In a previous study, researchers determined that patients undergoing allogeneic HCT have microbiota disruption characterized by expansions of potentially pathogenic bacteria and loss of alpha diversity, a variable known to reflect the number of unique bacterial taxa present and their relative frequencies.

The type of taxa represented in the alpha diversity could prove crucial as prior single-center studies show that domination of intestinal communities by a single bacterial taxon leads to an increased risk of bloodstream infection by a bacterium of that same taxon, and exposure to certain antibiotic agents at specific times is associated with transplantation-related mortality and GVHD-related mortality.
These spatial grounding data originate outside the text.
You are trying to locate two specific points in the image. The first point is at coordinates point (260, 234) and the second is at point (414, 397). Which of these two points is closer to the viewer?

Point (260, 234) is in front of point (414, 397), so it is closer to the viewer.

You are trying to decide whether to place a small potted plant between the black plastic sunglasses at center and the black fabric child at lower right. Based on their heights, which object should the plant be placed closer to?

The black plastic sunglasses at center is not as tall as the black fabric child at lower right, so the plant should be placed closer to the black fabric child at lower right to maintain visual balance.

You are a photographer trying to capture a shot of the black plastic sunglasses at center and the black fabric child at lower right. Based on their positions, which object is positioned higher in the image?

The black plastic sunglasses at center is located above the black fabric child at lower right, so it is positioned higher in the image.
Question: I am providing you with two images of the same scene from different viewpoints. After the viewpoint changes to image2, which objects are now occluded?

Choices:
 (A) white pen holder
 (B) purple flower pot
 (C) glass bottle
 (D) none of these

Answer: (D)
The researchers noted that geographic variations in the composition of human microbial communities and differences in clinical practices across institutions may complicate findings on whether these associations are applicable to various populations. They sought to examine this potential factor by analyzing the relationship between microbiota composition and clinical outcomes after allogeneic HCT in patients treated in 4 centers (n = 1362), who were split into 2 cohorts based on geography.
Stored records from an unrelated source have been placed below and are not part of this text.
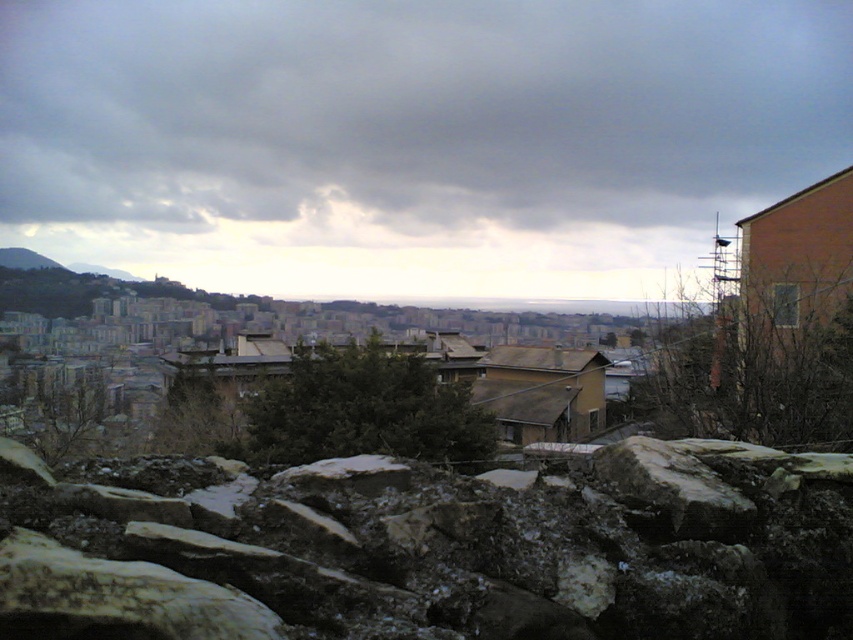
Is dark gray cloud at upper center to the left of rough stone wall at lower center from the viewer's perspective?

Yes, dark gray cloud at upper center is to the left of rough stone wall at lower center.

Between dark gray cloud at upper center and rough stone wall at lower center, which one has more height?

dark gray cloud at upper center

Does point (111, 177) lie in front of point (640, 442)?

That is False.

The height and width of the screenshot is (640, 853). I want to click on dark gray cloud at upper center, so click(x=412, y=122).

Between point (305, 627) and point (630, 467), which one is positioned behind?

The point (630, 467) is more distant.

Measure the distance between rough stone wall at lower center and white rough stone at center.

rough stone wall at lower center and white rough stone at center are 27.53 inches apart.

Does point (664, 545) lie in front of point (743, 496)?

Yes, point (664, 545) is in front of point (743, 496).

This screenshot has height=640, width=853. Identify the location of rough stone wall at lower center. (430, 547).

Based on the photo, who is more forward, (843,109) or (741,529)?

Point (741,529) is more forward.

Can you confirm if dark gray cloud at upper center is positioned to the right of white rough stone at center?

In fact, dark gray cloud at upper center is to the left of white rough stone at center.

Measure the distance between point (222, 60) and camera.

Point (222, 60) is 179.73 meters away from camera.

This screenshot has height=640, width=853. I want to click on dark gray cloud at upper center, so click(x=412, y=122).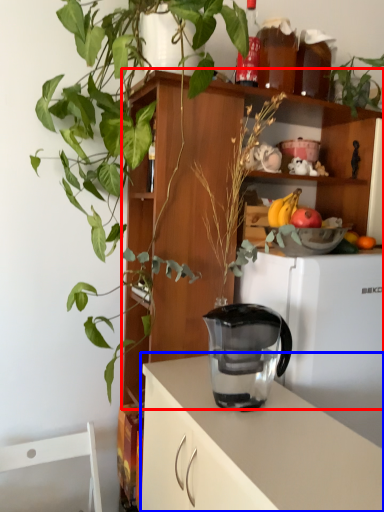
Question: Which object appears closest to the camera in this image, shelf (highlighted by a red box) or cabinetry (highlighted by a blue box)?

Choices:
 (A) shelf
 (B) cabinetry

Answer: (B)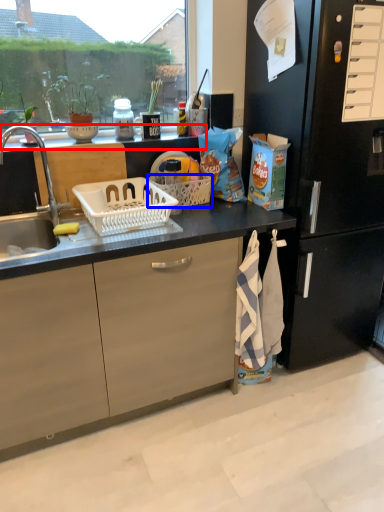
Question: Which point is further to the camera, window sill (highlighted by a red box) or picnic basket (highlighted by a blue box)?

Choices:
 (A) window sill
 (B) picnic basket

Answer: (B)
Cohort 1 was represented by a New York center, with patients from 3 centers in Germany, Japan, and North Carolina representing cohort 2. Cox proportional hazards were used to determine associations between microbiota diversity and mortality based on fecal samples (n = 8767) of the 1362 patients undergoing allogeneic HCT. The researchers delineated overall survival as the primary outcome and transplantation-related death, relapse (defined as relapse/disease progression), and GVHD-related death as secondary endpoints.

In cohort 1, higher diversity of intestinal microbiota was associated with a lower risk of death (104 deaths among 354 patients) compared with those in the lower-diversity group (136 deaths among 350 patients) (adjusted hazard ratio [AHR], 0.71; 95% CI, 0.55-0.92). Cohort 2 exhibited similarly significant associations of a lower risk of death in patients with high intestinal microbiota diversity (18 deaths among 87 patients) compared with the lower-diversity group (35 deaths among 92 patients) (AHR, 0.49; 95% CI, 0.27-0.90).

In subgroup analyses examining the secondary endpoints, an association between lower intestinal diversity and higher risks of transplantation-related death and death attributable to GVHD were found, stressing the role of microbiota diversity in mortality risk for patients undergoing allogeneic HCT.

“Baseline samples obtained before transplantation already showed evidence of microbiome disruption, and lower diversity before transplantation was associated with poor survival,” said the study authors.

They noted that a key limitation to the study was that data can only show correlations and not causative relationships. However, they stressed that study findings were consistent with preclinical models of allogeneic transplantation and GVHD.

“This study defines opportunities for rational interventions to restore integrity to the intestinal microbiota, such as with fecal microbiota replacement or other strategies, which could also be evaluated in clinical settings beyond allogeneic hematopoietic cell transplantation,” said the study authors.

Reference

Peled JU, Gomes ALC, Devlin SM, et al. Microbiota as predictor of mortality in allogeneic hematopoietic-cell transplantation [published online February 26, 2020]. N Engl J Med. doi: 10.1056/NEJMoa1900623.